Minggu, 22 Juli 2012

MODERNISASI PESANTREN SALAF


Pesantren merupakan salah satu institusi pendidikan yang telah mengakar lama dalam sejarah perkembangan pendidikan di Indonesia yang memiliki kontribusi penting dalam mencerdaskan kehidupan bangsa. Pesantren juga telah terbukti memberikan banyak sumbangan bagi upaya mewujudkan idealisme pendidikan nasional dengan meningkatkan Sumber daya manusia yang memiliki ketakwaan terhadap Allah SWT dan memupuk generasi berakhlakul karimah, lembaga ini layak di perhitungkan dalam pembangunan bangsa di bidang pendidikan, keagamaan, serta moral.
Sistem pengajaran pesantren sudah dikenal sejak lama jauh sebelum Negara kita ini merdeka. Pesantren memiliki pengalaman luar biasa dalam membina, mencerdaskan dan mengembangkan masyarakat. Bahkan pesantren mampu meningkatkan perannya secara mandiri dengan menggali potensi yang dimiliki masyarakat sekitar walaupun pada saat itu sistem pendidikannya masih bersifat tradisional.
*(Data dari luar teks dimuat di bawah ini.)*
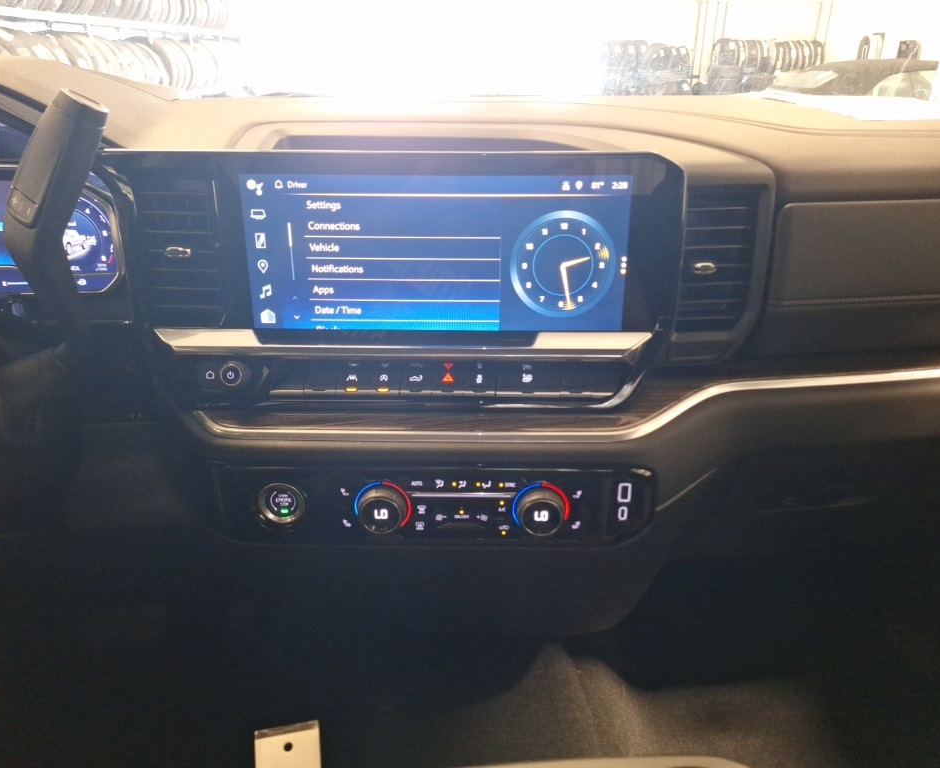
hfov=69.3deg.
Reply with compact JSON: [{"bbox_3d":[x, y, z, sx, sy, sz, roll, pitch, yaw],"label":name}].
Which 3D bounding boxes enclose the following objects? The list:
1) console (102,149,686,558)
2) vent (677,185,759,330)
[{"bbox_3d":[-0.063,-0.020,0.634,0.460,0.355,0.130,0,23,1],"label":"console"},{"bbox_3d":[0.208,-0.107,0.590,0.071,0.122,0.045,1,23,2],"label":"vent"}]

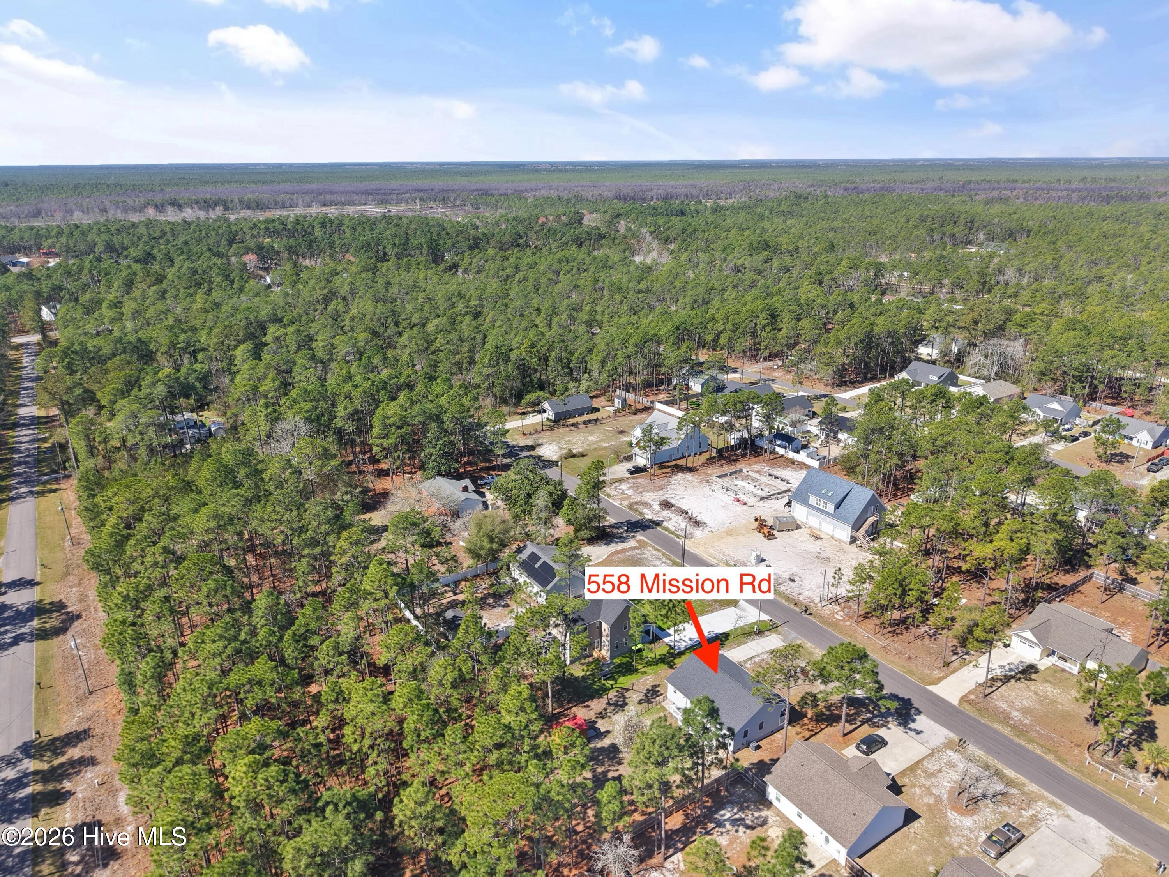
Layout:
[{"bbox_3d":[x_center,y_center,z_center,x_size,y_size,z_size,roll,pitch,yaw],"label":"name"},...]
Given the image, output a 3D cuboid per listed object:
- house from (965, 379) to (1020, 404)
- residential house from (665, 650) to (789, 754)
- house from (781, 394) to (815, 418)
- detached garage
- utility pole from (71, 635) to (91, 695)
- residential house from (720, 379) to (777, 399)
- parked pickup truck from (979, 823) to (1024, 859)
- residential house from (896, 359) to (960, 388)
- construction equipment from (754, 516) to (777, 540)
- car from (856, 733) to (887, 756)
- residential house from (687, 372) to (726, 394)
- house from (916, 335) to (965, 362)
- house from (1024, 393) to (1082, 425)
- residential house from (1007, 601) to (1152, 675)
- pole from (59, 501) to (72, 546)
[{"bbox_3d":[131.997,-15.214,261.437,15.820,5.410,11.500,-12,22,-31],"label":"house"},{"bbox_3d":[20.268,36.237,114.788,10.660,6.130,14.600,-12,22,-31],"label":"residential house"},{"bbox_3d":[61.978,-9.152,245.903,13.480,5.777,9.527,-12,22,-30],"label":"house"},{"bbox_3d":[54.470,13.454,173.281,12.090,9.930,16.610,-12,22,-31],"label":"detached garage"},{"bbox_3d":[-74.147,33.383,119.167,0.700,10.092,0.500,-13,22,-30],"label":"utility pole"},{"bbox_3d":[52.424,-15.200,264.073,15.912,5.473,15.203,-12,22,-30],"label":"residential house"},{"bbox_3d":[47.788,45.961,92.862,5.600,1.780,1.880,-13,23,-32],"label":"parked pickup truck"},{"bbox_3d":[117.817,-21.613,278.281,16.320,6.680,14.450,-12,22,-31],"label":"residential house"},{"bbox_3d":[37.734,18.356,169.686,2.250,3.300,5.900,-8,20,-20],"label":"construction equipment"},{"bbox_3d":[38.392,40.628,108.040,4.300,1.470,1.740,-12,22,-31],"label":"car"},{"bbox_3d":[41.872,-19.956,277.196,12.190,5.310,8.260,-12,22,-31],"label":"residential house"},{"bbox_3d":[141.063,-36.148,320.261,13.760,6.390,13.760,-11,22,-28],"label":"house"},{"bbox_3d":[139.581,-9.190,244.036,12.770,5.980,14.392,-12,22,-30],"label":"house"},{"bbox_3d":[78.774,31.606,127.509,15.820,5.210,15.730,-12,22,-31],"label":"residential house"},{"bbox_3d":[-106.307,17.531,166.118,0.700,9.840,0.500,-13,22,-30],"label":"pole"}]

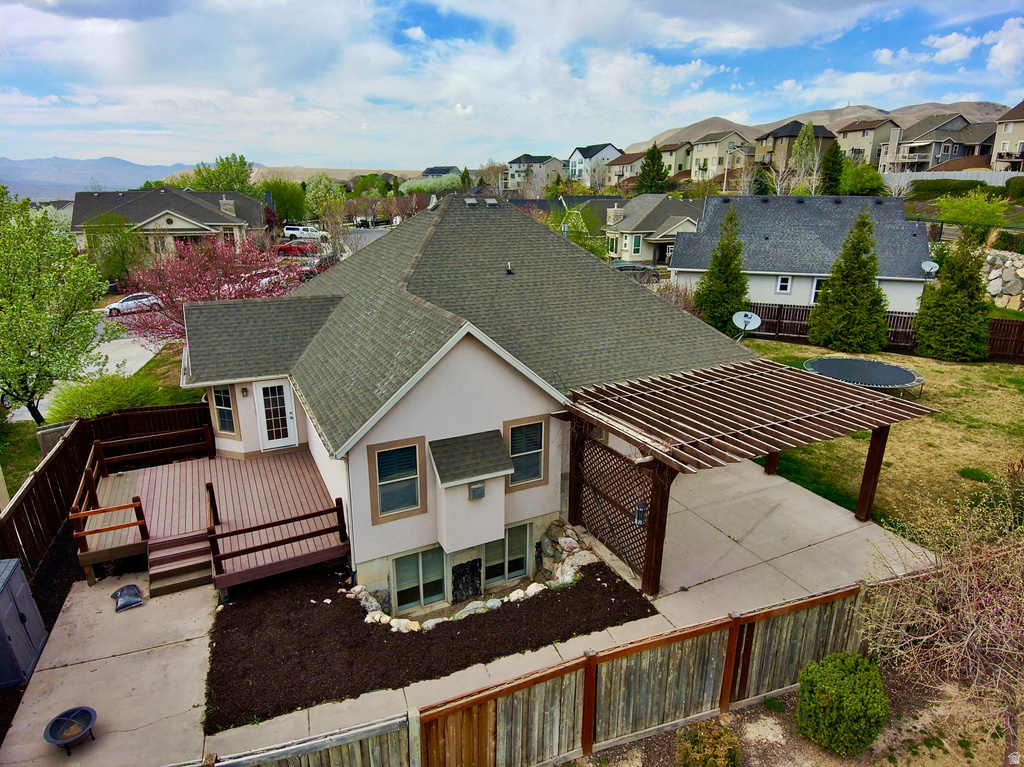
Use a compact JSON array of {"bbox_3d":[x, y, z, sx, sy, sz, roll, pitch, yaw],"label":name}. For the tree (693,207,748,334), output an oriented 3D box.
[{"bbox_3d":[11.434,-5.916,33.188,2.850,6.850,2.850,6,18,18],"label":"tree"}]

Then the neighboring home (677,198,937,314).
[{"bbox_3d":[19.185,-9.399,43.756,14.910,7.450,13.200,6,18,16],"label":"neighboring home"}]

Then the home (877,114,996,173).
[{"bbox_3d":[74.187,-41.780,107.877,12.000,9.600,13.500,-4,18,-14],"label":"home"}]

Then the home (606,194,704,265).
[{"bbox_3d":[17.462,-18.425,72.785,14.500,7.400,11.500,-9,20,-27],"label":"home"}]

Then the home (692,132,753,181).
[{"bbox_3d":[47.348,-50.818,139.000,11.500,10.500,10.000,-7,19,-20],"label":"home"}]

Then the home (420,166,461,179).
[{"bbox_3d":[-27.060,-79.704,242.324,13.000,9.000,10.000,10,20,28],"label":"home"}]

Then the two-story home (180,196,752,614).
[{"bbox_3d":[-1.995,-1.201,19.438,14.900,9.000,14.300,-8,20,-25],"label":"two-story home"}]

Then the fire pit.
[{"bbox_3d":[-6.521,5.222,9.225,0.660,0.410,0.660,-12,22,-33],"label":"fire pit"}]

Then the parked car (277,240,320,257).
[{"bbox_3d":[-21.955,-13.922,63.700,4.550,1.620,1.850,1,18,4],"label":"parked car"}]

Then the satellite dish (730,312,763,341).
[{"bbox_3d":[6.874,-1.700,18.200,0.830,0.820,0.600,6,19,18],"label":"satellite dish"}]

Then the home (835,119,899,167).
[{"bbox_3d":[68.162,-45.014,117.289,9.500,8.400,9.500,-4,18,-14],"label":"home"}]

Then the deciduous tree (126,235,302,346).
[{"bbox_3d":[-13.885,-3.891,28.500,7.100,5.600,6.600,-8,20,-24],"label":"deciduous tree"}]

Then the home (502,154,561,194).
[{"bbox_3d":[6.826,-68.496,201.433,13.500,11.200,12.000,9,19,27],"label":"home"}]

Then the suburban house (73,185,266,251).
[{"bbox_3d":[-36.095,-17.652,67.000,16.600,6.600,12.500,-7,19,-20],"label":"suburban house"}]

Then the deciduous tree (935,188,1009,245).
[{"bbox_3d":[34.433,-12.249,45.850,4.400,4.400,4.400,13,21,34],"label":"deciduous tree"}]

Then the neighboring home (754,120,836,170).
[{"bbox_3d":[56.107,-46.835,122.636,11.500,10.200,9.500,-6,18,-19],"label":"neighboring home"}]

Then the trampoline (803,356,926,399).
[{"bbox_3d":[14.157,-0.133,25.224,4.350,0.800,4.350,10,20,29],"label":"trampoline"}]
Metode pengajaran yang diterapkan di pesantren berbeda dengan praktik pendidikan pada institusi pendidikan lainnya, yaitu sistem doktrinasi sang kyai kepada santrinya dengan metode pengajaran yang masih bersifat klasik seperti sistem bandongan, sorogan dan lain sebagainya. Metode pengajaran seperti ini biasanya diberlakukan di pesantren salaf atau lebih di kenal dengan metode salafi.
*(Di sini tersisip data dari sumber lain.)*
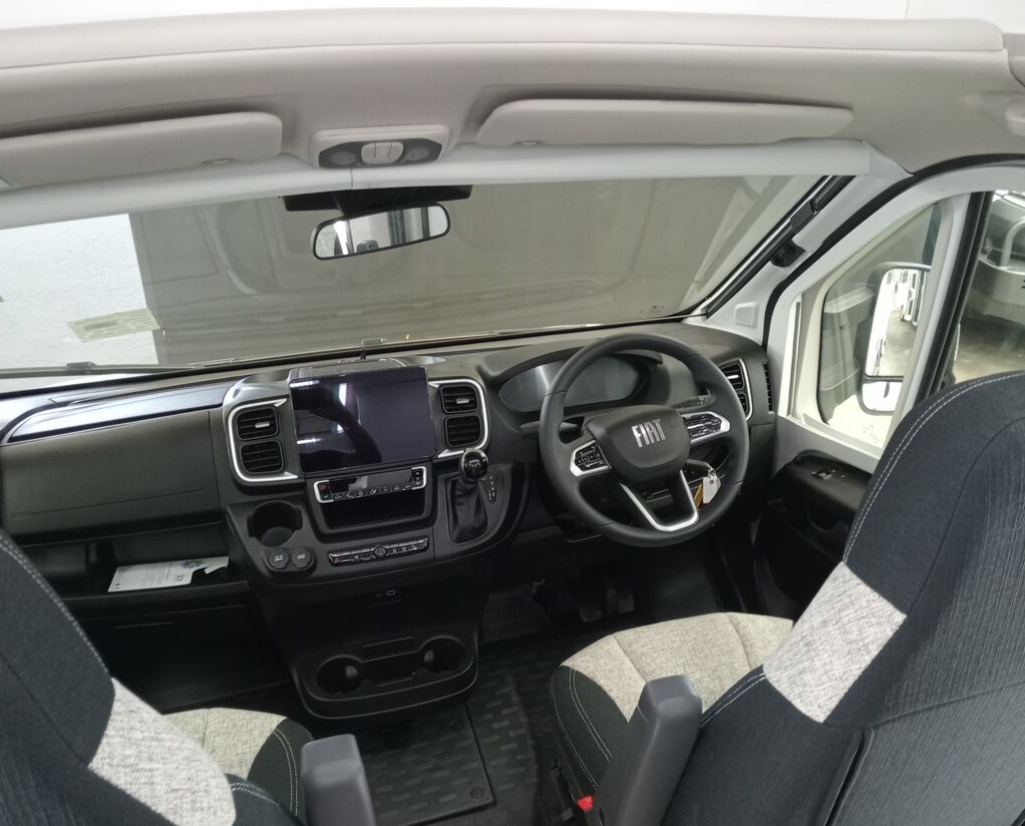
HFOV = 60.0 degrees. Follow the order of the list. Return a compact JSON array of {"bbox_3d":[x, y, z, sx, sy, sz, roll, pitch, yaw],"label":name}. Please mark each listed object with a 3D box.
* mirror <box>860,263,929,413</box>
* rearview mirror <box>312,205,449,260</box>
[{"bbox_3d":[0.868,-0.186,1.980,0.215,0.360,0.130,1,26,4],"label":"mirror"},{"bbox_3d":[-0.212,-0.292,1.430,0.245,0.068,0.040,-17,36,-29],"label":"rearview mirror"}]

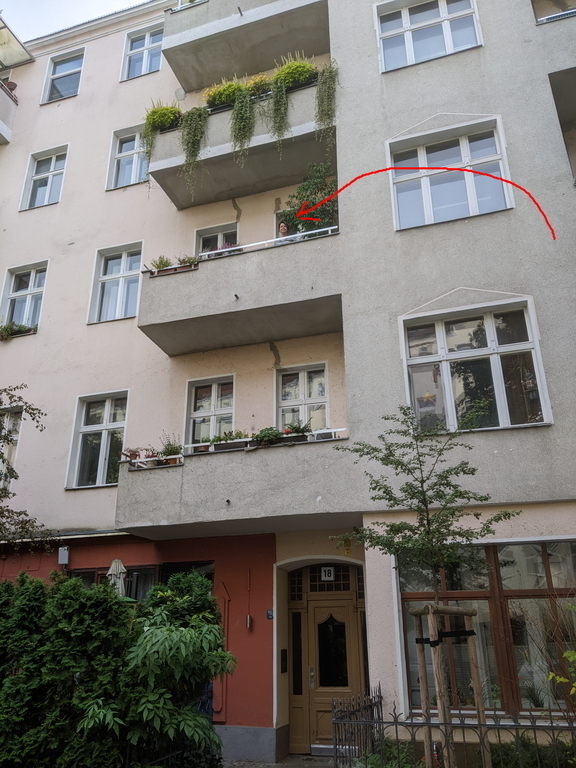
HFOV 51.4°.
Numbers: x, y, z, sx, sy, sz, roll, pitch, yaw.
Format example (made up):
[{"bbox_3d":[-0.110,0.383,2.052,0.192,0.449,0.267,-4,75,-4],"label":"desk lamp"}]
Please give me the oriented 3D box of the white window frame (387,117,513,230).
[{"bbox_3d":[2.680,-3.472,10.034,1.874,1.940,0.253,-7,-25,16],"label":"white window frame"}]

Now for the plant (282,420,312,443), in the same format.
[{"bbox_3d":[0.126,0.707,8.898,0.454,0.275,0.250,-7,-23,17],"label":"plant"}]

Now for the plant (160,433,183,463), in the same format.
[{"bbox_3d":[-1.845,1.023,9.493,0.291,0.480,0.280,0,-22,0],"label":"plant"}]

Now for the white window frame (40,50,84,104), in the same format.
[{"bbox_3d":[-5.842,-8.028,15.734,1.150,1.711,0.200,-7,-23,17],"label":"white window frame"}]

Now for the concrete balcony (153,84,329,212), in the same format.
[{"bbox_3d":[-0.774,-4.836,12.406,3.888,1.217,1.222,-7,-25,16],"label":"concrete balcony"}]

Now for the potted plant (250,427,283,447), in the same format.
[{"bbox_3d":[-0.333,0.825,9.255,0.500,0.360,0.340,-7,-23,16],"label":"potted plant"}]

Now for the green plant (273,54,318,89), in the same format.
[{"bbox_3d":[0.145,-6.055,11.834,0.900,0.700,0.450,-7,-23,16],"label":"green plant"}]

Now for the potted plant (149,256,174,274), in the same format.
[{"bbox_3d":[-2.349,-2.175,11.149,0.500,0.380,0.280,-7,-23,16],"label":"potted plant"}]

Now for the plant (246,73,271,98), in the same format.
[{"bbox_3d":[-0.553,-5.803,11.647,0.484,0.401,0.300,-7,-23,17],"label":"plant"}]

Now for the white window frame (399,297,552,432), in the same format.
[{"bbox_3d":[2.569,-0.211,8.388,1.868,1.858,0.220,-7,-23,17],"label":"white window frame"}]

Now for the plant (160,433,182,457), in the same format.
[{"bbox_3d":[-1.892,1.075,9.701,0.400,0.520,0.350,-7,-23,16],"label":"plant"}]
Dewasa ini arus globalisasi begitu cepat merasuk ke dalam tatanan masyarakat dunia yang menyebabkan terciptanya masyarakat informasi (the informational society ) yang sulit untuk dihindari oleh Negara manapun di permukaan bumi ini termasuk Indonesia. Arus yang begitu cepat ini mengalami akselerasi dalam berbagai aspek khususnya dalam bidang pendidikan. Masyarakat informasi inilah yang secara tidak langsung menuntut banyak lembaga pendidikan tidak terkecuali pesantren, mau tidak mau mengalami modernisasi dalam segala aspek. Sebagai respon atas tantangan zaman tersebut sekarang ini tidak sedikit lembaga pesantren di Indonesia yang mulai membuka diri terhadap modernisasi dengan mengubah kurikulum tradisional dan beranjak pada suatu rumusan yang berbasis pada kebutuhan kontemporer. Sederhananya, para santri kini diharapkan tidak hanya mahir dalam penguasaan kitab kuning dan bahasa Arab saja, melainkan dibekali dengan bahasa Inggris, ilmu komputer dan ketrampilan pelengkap lainnya. Hal ini dimaksudkan agar nantinya kualitas output dari pesantren memiliki kelebihan dalam penguasaan sains dan tekhnologi yang dibarengi dengan pemahaman agama yang lebih mumpuni.
Tapi kemudian muncul masalah lain yang berkaitan dengan ini, pesantren dihadapkan pada dilema antara tradisi dan modernitas. Tradisi lama dari pesantren yang menampilkan watak yang khas dan eksotik dimana kyai masih menjadi figur sentral, norma dan kode etik pesantren klasik masih menjadi standar pola relasi dan etiket keseharian santri. Tapi yang terjadi sekarang sifat-sifat tersebut sudah mulai pudar, hal ini mungkin disebabkan oleh dampak lain dari modernisasi itu sendiri dimana banyaknya ilmu dan pemikiran-pemikiran baru yang masuk dan berkembang diluar kurikulum pesantren salaf. Hal ini tidak jadi soal apabila pihak pesantren dapat menyelaraskan antara tradisi dan modernisasi yang terjadi dengan tetap berpegang teguh pada kaidah ashuliyah “ al mukhafadhatu ala qadimi al sholih, wa al ahdhu bi al jadidi al ashlah” ( mempertahankan nilai-nilai/tradisi lama yang baik dan menerima nilai-nilai / tradisi baru yang lebih baik).
Kemudian dengan meramu tradisi dan modernitas secara serasi, nilai-nilai luhur pesantren tetap dipertahankan dan dikembangkan tetapi kita juga tidak menutup diri dengan perkembangan dunia modern. Nilai-nilai lama tetap menjadi pondasi untuk menyerap modernitas agar kita tidak larut pada dampak-dampak negatif yang ditimbulkan dari modernitas tersebut. Dengan kata lain dengan tradisi dan nilai-nilai luhur yang dimilikinya, pesantren dapat menyerap modernitas secara selektif tanpa kehilangan jati dirinya.